Hızla ayağa kalktım ve beraber indik. Valizlerimizi alıp işlemleri hallettikten sonra bir taksiye binip kalacağımız otele gitmiştik. "Odaya yerleştikten sonra mı kahvaltı yapalım yoksa şimdi yapıp mı odaya yerleşelim?" dedi Erim.

"Bence önce yerleşelim sonra kahvaltı yapalım." dedim. "Tamam." dediğinde oda kartlarımızı alıp odalarımıza çıkmaya başladık. Odalarımız yan yanaydı. Odaya girdiğimde telefonumu hala uçuş modundan çıkarmadığımı hatırladım. Hızla cebimden çıkarıp uçuş modundan çıkardığım gibi yüzlerce bildirim geldi.

Abimler, kuzenlerim, Mete... Hepsi bir sürü mesaj atmış ve birçok kez aramıştı. Hepsine toplu bir mesaj attım. 

Siz: Ben kocaya kaçtım. Halimden memnunum. Beni aramayın. Kocamla mutluyuz biz.

Mesajım iletildiği gibi Poyraz abimden mesaj geldi.

Poyraz Abim: Miniğim nerede olduğunu hemen bana söyleyebilir misin!?
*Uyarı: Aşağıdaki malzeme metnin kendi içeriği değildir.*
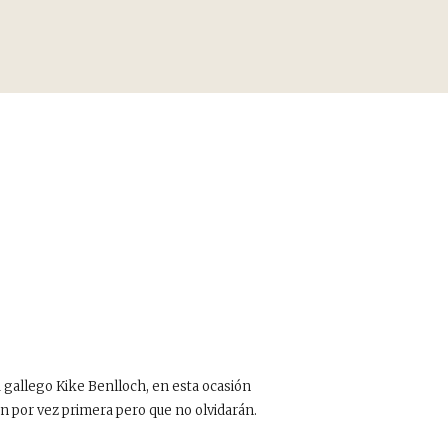
a gallego Kike Benlloch, en esta ocasión
por vez primera pero que no olvidarán.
Siz: Yoo niye söyleyeyim ki?

Poyraz abim: Miniğim, sen, Erim, babam yapmışsınız bir plan ama sana ulaşamayacağımı sanıyorsan yanılıyorsun. Eğer istersem birkaç dakikamı almaz seni bulmak, o yüzden şimdi beni uğraştırma ve nerede gittiğinizi söyle! 

Siz: Madem öyle uğraş. Bak bakalım babam buna izin veriyor mu? Hem ne bu takıntılı sapık hareketleri. Abi bir haftalığına Erim ile tatile çıktım o kadar. 

Yazdım diğerlerinden gelen mesajları takmadan kameramı açtım ve bir fotoğraf çekip instagrama atıp altına da Erim'i etiketledim.

@atabeylilerinaslısı

                                 Yorgunluktan ölüyorum ama değdi di mi? @erimatabeyli
@erimatabeyli: evet evet değdi ;)

Ardından hızlıca eşyalarımı odaya yerleştirdim. Yarım saat sonra kapım çalındı. Gidip açtım. "Hazırsan inelim mi?" dediğinde kendimi bir süzdüm. Üzerimde beyaz bir bluz, krem bir şort ceket takımı vardı. Çantamı da boynumdan geçirdiğimde hazırdım.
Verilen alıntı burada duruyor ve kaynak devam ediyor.